Data under study:

Segment Open

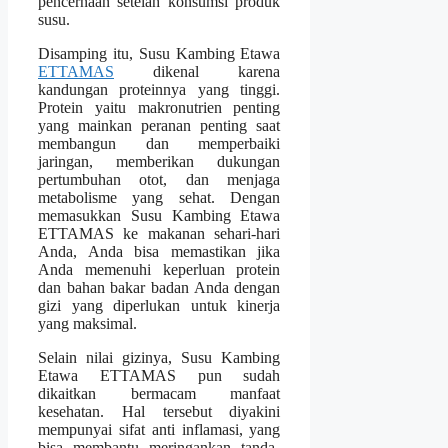
pencernaan setelah konsumsi produk
susu.
Disamping itu, Susu Kambing Etawa
ETTAMAS
dikenal karena
kandungan proteinnya yang tinggi.
Protein yaitu makronutrien penting
yang mainkan peranan penting saat
membangun dan memperbaiki
jaringan, memberikan dukungan
pertumbuhan otot, dan menjaga
metabolisme yang sehat. Dengan
memasukkan Susu Kambing Etawa
ETTAMAS ke makanan sehari-hari
Anda, Anda bisa memastikan jika
Anda memenuhi keperluan protein
dan bahan bakar badan Anda dengan
gizi yang diperlukan untuk kinerja
yang maksimal.
Selain nilai gizinya, Susu Kambing
Etawa ETTAMAS pun sudah
dikaitkan bermacam manfaat
kesehatan. Hal tersebut diyakini
mempunyai sifat anti inflamasi, yang
bisa membantu meringankan tanda-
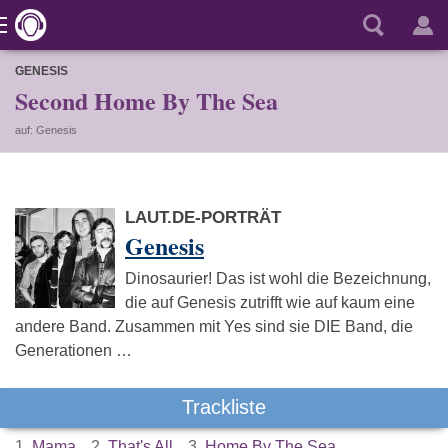
GENESIS
Second Home By The Sea
auf: Genesis
LAUT.DE-PORTRÄT
Genesis
Dinosaurier! Das ist wohl die Bezeichnung,
die auf Genesis zutrifft wie auf kaum eine
andere Band. Zusammen mit Yes sind sie DIE Band, die
Generationen …
Trackliste
1.
Mama
2.
That's All
3.
Home By The Sea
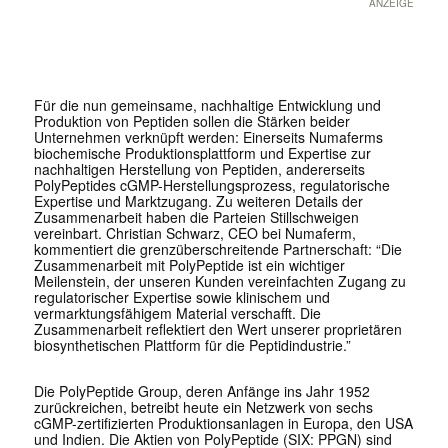
ANZEIGE
Für die nun gemeinsame, nachhaltige Entwicklung und
Produktion von Peptiden sollen die Stärken beider
Unternehmen verknüpft werden: Einerseits Numaferms
biochemische Produktionsplattform und Expertise zur
nachhaltigen Herstellung von Peptiden, andererseits
PolyPeptides cGMP-Herstellungsprozess, regulatorische
Expertise und Marktzugang. Zu weiteren Details der
Zusammenarbeit haben die Parteien Stillschweigen
vereinbart. Christian Schwarz, CEO bei Numaferm,
kommentiert die grenzüberschreitende Partnerschaft: “Die
Zusammenarbeit mit PolyPeptide ist ein wichtiger
Meilenstein, der unseren Kunden vereinfachten Zugang zu
regulatorischer Expertise sowie klinischem und
vermarktungsfähigem Material verschafft. Die
Zusammenarbeit reflektiert den Wert unserer proprietären
biosynthetischen Plattform für die Peptidindustrie.”
Die PolyPeptide Group, deren Anfänge ins Jahr 1952
zurückreichen, betreibt heute ein Netzwerk von sechs
cGMP-zertifizierten Produktionsanlagen in Europa, den USA
und Indien. Die Aktien von PolyPeptide (SIX: PPGN) sind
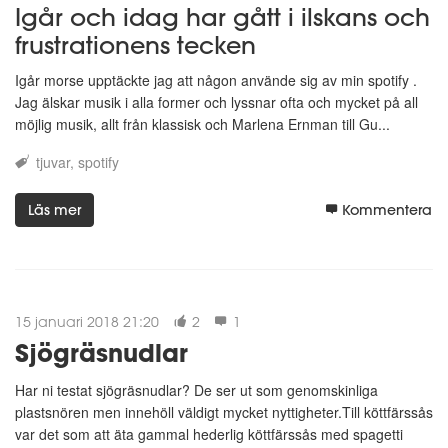
Igår och idag har gått i ilskans och
frustrationens tecken
Igår morse upptäckte jag att någon använde sig av min spotify .
Jag älskar musik i alla former och lyssnar ofta och mycket på all
möjlig musik, allt från klassisk och Marlena Ernman till Gu...
tjuvar
spotify
Läs mer
Kommentera
15 januari 2018 21:20
2
1
Sjögräsnudlar
Har ni testat sjögräsnudlar? De ser ut som genomskinliga
plastsnören men innehöll väldigt mycket nyttigheter.Till köttfärssås
var det som att äta gammal hederlig köttfärssås med spagetti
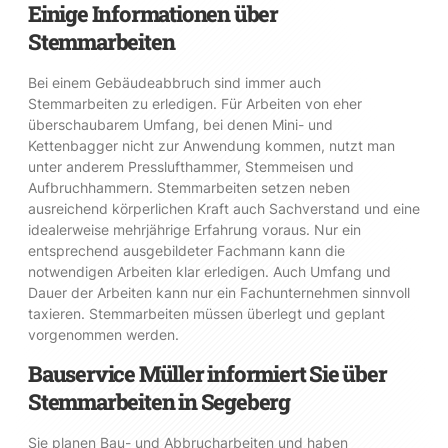
Einige Informationen über
Stemmarbeiten
Bei einem Gebäudeabbruch sind immer auch
Stemmarbeiten zu erledigen. Für Arbeiten von eher
überschaubarem Umfang, bei denen Mini- und
Kettenbagger nicht zur Anwendung kommen, nutzt man
unter anderem Presslufthammer, Stemmeisen und
Aufbruchhammern. Stemmarbeiten setzen neben
ausreichend körperlichen Kraft auch Sachverstand und eine
idealerweise mehrjährige Erfahrung voraus. Nur ein
entsprechend ausgebildeter Fachmann kann die
notwendigen Arbeiten klar erledigen. Auch Umfang und
Dauer der Arbeiten kann nur ein Fachunternehmen sinnvoll
taxieren. Stemmarbeiten müssen überlegt und geplant
vorgenommen werden.
Bauservice Müller informiert Sie über
Stemmarbeiten in Segeberg
Sie planen Bau- und Abbrucharbeiten und haben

Segment Closed

Action item:
Gather up, from the records above, each line where the word "kann" appears.

Answer to this problem:
entsprechend ausgebildeter Fachmann kann die
Dauer der Arbeiten kann nur ein Fachunternehmen sinnvoll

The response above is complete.